3rd Vice-President of the National Assembly of Togo
- Incumbent
- Assumed office April 2015

Personal details
- Born: March 17, 1960 (age 66) Lomé, Togo

= Patricia Dagban-Zonvide =

Togolese politician (born 1960)

Ayawavi Djigbodi Patricia Dagban-Zonvidé (born 17 March 1960 in Lomé) is a Togolese politician. Holder of a doctorate in African and comparative literature, Dagban-Zonvidé is Minister for the Promotion of Women in the government of Arthème Kwesi Séléagodji Ahoomey-Zunu.

Since 2013, she has been the third vice-president of the National Assembly of Togo.

== Career ==
Patricia Dagban-Zonvide was born on 17 March 1960 in Lomé, Togo and attended Tokoin High School. She has bachelor's and master's degrees in modern letters from the National University of Ivory Coast and a master's degree in tropical geography from the University of Benin. From 1982 she taught at the Moderne College in Dabou, Ivory Coast and the boys school in Bingerville. She returned to Togo after ten years abroad to teach in high schools and at the International Center for Research and Language Studies (CIREL). She studied for a doctorate in African and comparative literature from the University of Lomé and afterwards worked as an assistant professor of arts and humanities at the university. Dagban-Zonvide is married and has two children.
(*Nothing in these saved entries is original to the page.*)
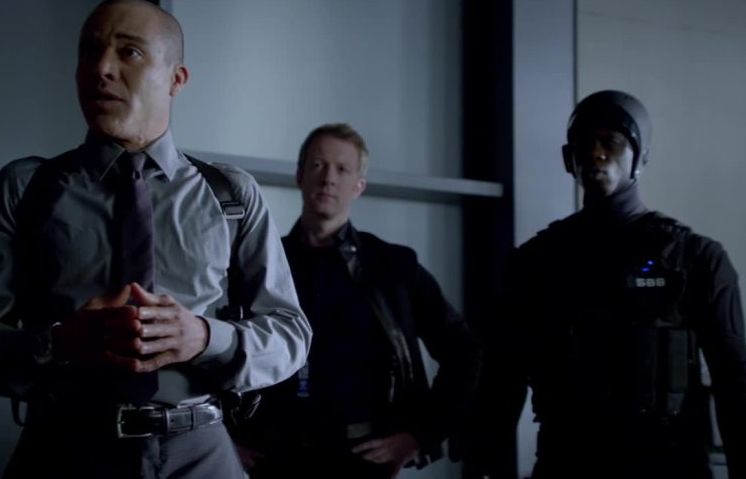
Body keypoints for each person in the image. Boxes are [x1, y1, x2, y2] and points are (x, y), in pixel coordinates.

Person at [0, 0, 311, 479]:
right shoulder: (26, 189)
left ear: (176, 79)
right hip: (62, 450)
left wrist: (205, 337)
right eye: (90, 51)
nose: (101, 69)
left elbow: (291, 335)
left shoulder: (231, 195)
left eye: (129, 52)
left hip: (200, 454)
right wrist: (56, 344)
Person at [476, 90, 746, 479]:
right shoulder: (534, 262)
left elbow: (733, 380)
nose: (596, 153)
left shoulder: (696, 258)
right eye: (585, 143)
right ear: (569, 158)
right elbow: (501, 381)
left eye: (611, 142)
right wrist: (484, 465)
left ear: (640, 156)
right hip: (567, 462)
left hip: (668, 464)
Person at [231, 123, 480, 479]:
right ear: (300, 175)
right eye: (318, 165)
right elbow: (218, 352)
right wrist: (224, 439)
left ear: (359, 186)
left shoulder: (393, 267)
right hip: (274, 460)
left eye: (342, 169)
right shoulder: (262, 264)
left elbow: (464, 352)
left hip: (364, 462)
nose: (328, 179)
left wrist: (420, 436)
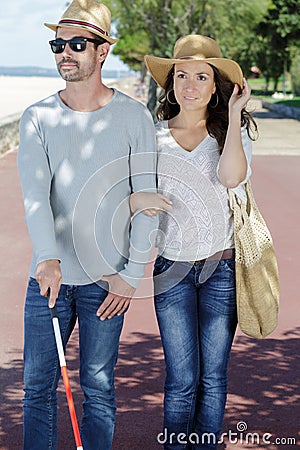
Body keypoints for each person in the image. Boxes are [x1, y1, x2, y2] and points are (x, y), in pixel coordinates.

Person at [17, 1, 158, 449]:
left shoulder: (135, 117)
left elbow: (147, 205)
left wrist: (131, 277)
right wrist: (50, 258)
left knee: (97, 389)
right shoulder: (37, 118)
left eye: (78, 44)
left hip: (107, 281)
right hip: (48, 280)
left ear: (103, 51)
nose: (65, 53)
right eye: (59, 44)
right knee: (37, 389)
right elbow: (36, 197)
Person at [130, 34, 257, 449]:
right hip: (172, 270)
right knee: (182, 379)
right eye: (181, 75)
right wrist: (136, 200)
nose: (189, 85)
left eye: (201, 76)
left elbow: (231, 178)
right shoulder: (153, 136)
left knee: (214, 377)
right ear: (171, 84)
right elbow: (131, 196)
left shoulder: (230, 135)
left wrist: (235, 116)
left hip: (222, 267)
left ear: (216, 85)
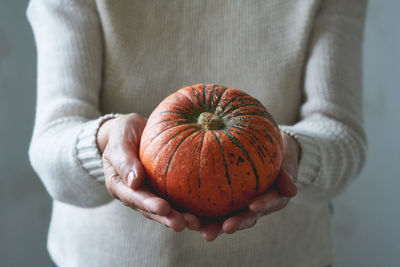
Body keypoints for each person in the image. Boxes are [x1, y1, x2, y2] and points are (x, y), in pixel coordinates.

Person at [27, 0, 367, 266]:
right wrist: (104, 141)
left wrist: (292, 152)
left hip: (284, 258)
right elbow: (51, 142)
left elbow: (342, 133)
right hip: (103, 258)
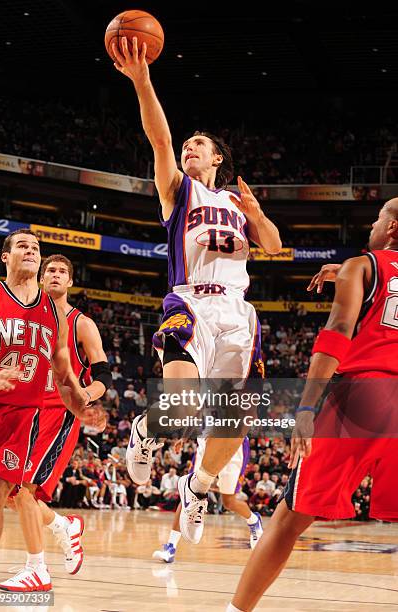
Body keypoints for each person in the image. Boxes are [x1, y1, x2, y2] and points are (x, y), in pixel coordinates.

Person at [112, 36, 281, 545]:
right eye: (187, 144)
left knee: (237, 418)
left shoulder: (237, 200)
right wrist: (143, 82)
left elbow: (272, 246)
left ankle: (197, 485)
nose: (188, 148)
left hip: (238, 311)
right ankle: (143, 431)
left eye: (198, 145)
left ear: (218, 158)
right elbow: (159, 141)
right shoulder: (180, 191)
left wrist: (255, 215)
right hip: (189, 300)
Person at [228, 199, 398, 611]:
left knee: (290, 517)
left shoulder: (365, 264)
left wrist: (305, 409)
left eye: (378, 219)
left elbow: (339, 330)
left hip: (366, 394)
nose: (372, 226)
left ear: (392, 228)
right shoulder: (356, 270)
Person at [0, 253, 111, 592]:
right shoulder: (25, 315)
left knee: (23, 490)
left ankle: (37, 569)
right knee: (5, 492)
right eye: (51, 270)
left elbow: (103, 372)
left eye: (63, 271)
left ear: (71, 281)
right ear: (42, 277)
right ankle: (63, 525)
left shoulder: (80, 322)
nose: (56, 275)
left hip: (56, 413)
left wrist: (86, 397)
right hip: (21, 411)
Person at [153, 437, 263, 563]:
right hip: (208, 439)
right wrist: (185, 436)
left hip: (235, 442)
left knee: (228, 502)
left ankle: (253, 520)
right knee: (190, 493)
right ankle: (170, 547)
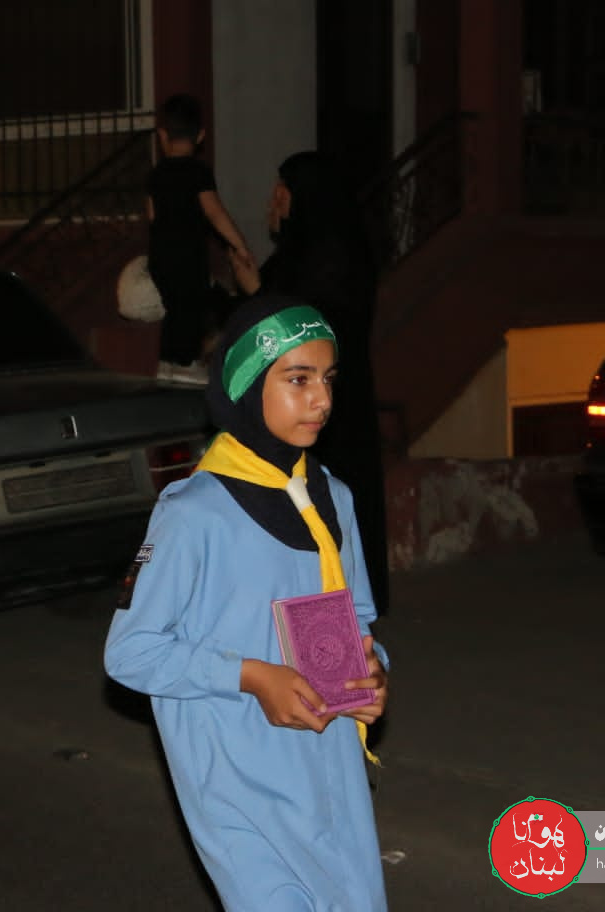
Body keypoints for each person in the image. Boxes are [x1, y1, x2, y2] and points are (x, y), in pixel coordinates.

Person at [104, 295, 390, 911]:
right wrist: (253, 676)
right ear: (247, 385)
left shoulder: (334, 496)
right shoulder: (194, 513)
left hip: (331, 771)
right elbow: (131, 651)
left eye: (328, 379)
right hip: (239, 780)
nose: (322, 400)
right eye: (298, 379)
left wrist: (372, 669)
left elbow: (359, 615)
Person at [231, 150, 390, 616]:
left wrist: (255, 292)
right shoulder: (307, 253)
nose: (273, 202)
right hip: (323, 407)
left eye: (281, 192)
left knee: (321, 503)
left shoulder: (328, 258)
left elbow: (300, 329)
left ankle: (332, 611)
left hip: (325, 409)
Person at [146, 93, 253, 385]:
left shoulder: (156, 174)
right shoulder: (198, 172)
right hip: (188, 254)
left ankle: (166, 362)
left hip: (161, 255)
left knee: (174, 307)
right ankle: (186, 363)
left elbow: (152, 215)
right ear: (201, 136)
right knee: (191, 307)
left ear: (162, 135)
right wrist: (239, 244)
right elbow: (214, 212)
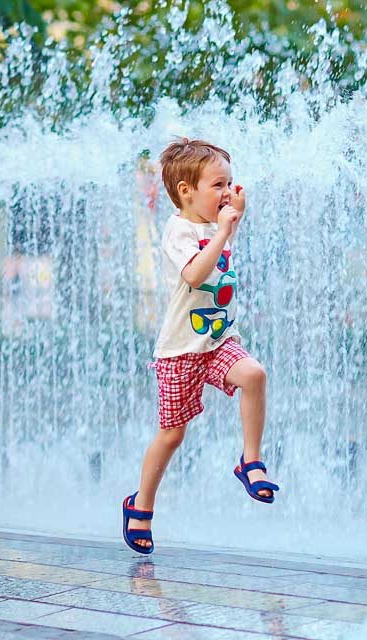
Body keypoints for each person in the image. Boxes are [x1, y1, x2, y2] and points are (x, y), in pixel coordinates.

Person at [122, 138, 279, 555]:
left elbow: (223, 239)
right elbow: (194, 275)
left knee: (255, 375)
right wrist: (227, 228)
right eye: (218, 185)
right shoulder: (179, 230)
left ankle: (250, 460)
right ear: (186, 191)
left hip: (218, 340)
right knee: (172, 436)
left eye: (230, 183)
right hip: (179, 351)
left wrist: (233, 219)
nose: (227, 193)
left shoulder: (216, 224)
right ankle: (140, 505)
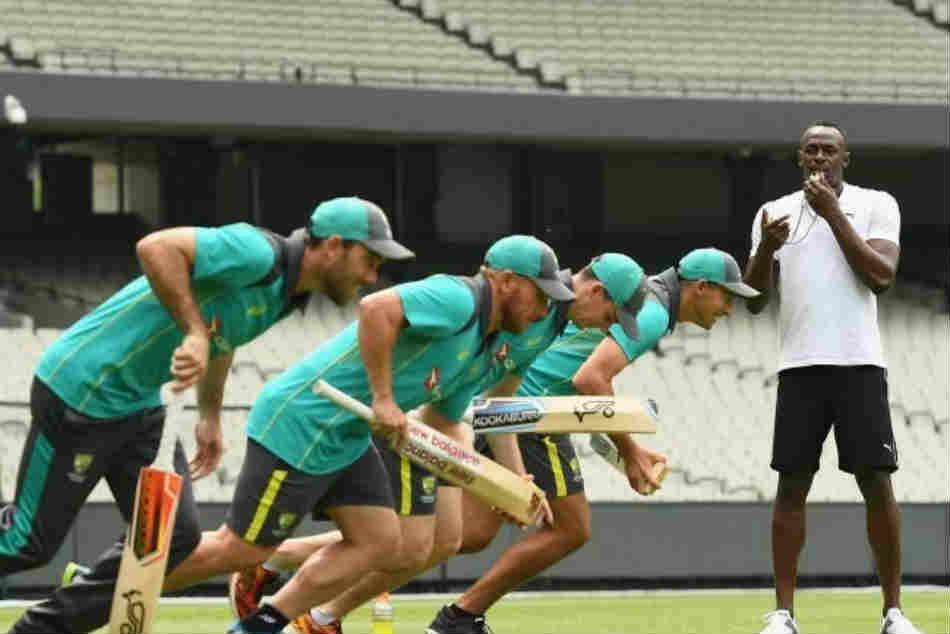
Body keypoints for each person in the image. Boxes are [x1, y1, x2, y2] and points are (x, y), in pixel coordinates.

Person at [236, 248, 754, 634]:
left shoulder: (549, 321)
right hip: (508, 417)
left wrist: (515, 475)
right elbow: (585, 381)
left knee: (455, 538)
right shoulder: (599, 314)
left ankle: (295, 582)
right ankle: (352, 614)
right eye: (728, 296)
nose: (730, 309)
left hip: (485, 417)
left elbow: (504, 394)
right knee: (532, 532)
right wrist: (627, 450)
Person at [2, 195, 413, 634]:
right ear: (333, 246)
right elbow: (156, 247)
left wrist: (210, 415)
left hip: (139, 406)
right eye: (369, 260)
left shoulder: (286, 295)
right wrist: (194, 331)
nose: (372, 276)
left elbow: (224, 337)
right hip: (83, 391)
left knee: (173, 540)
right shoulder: (259, 253)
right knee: (27, 543)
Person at [155, 235, 574, 634]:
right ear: (506, 282)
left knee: (382, 543)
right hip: (304, 420)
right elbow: (376, 307)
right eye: (540, 296)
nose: (544, 311)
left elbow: (444, 422)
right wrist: (384, 399)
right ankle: (122, 581)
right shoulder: (459, 297)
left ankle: (259, 626)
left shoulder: (483, 350)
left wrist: (501, 486)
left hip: (349, 436)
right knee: (241, 549)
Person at [745, 122, 920, 634]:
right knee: (791, 485)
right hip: (799, 365)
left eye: (829, 150)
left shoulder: (877, 204)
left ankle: (893, 612)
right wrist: (764, 250)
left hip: (859, 362)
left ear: (846, 159)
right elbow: (753, 302)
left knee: (877, 482)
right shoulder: (773, 212)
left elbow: (880, 276)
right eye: (811, 150)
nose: (819, 157)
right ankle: (783, 614)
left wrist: (832, 214)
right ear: (800, 158)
Dagban-Zonvide was appointed Minister for the Advancement of Women in July 2012 in Faure Gnassingbé's Union for the Republic government. She officially adopted the role on 1 August 2012, in a formal ceremony with outgoing minister Henriette Kouévi-Amédjogbé. Dagban-Zonvide topped the party list for Lomé for the July 2013 elections but was removed from the position of minister in September of that year. By April 2015 she was the 3rd Vice-President of the National Assembly.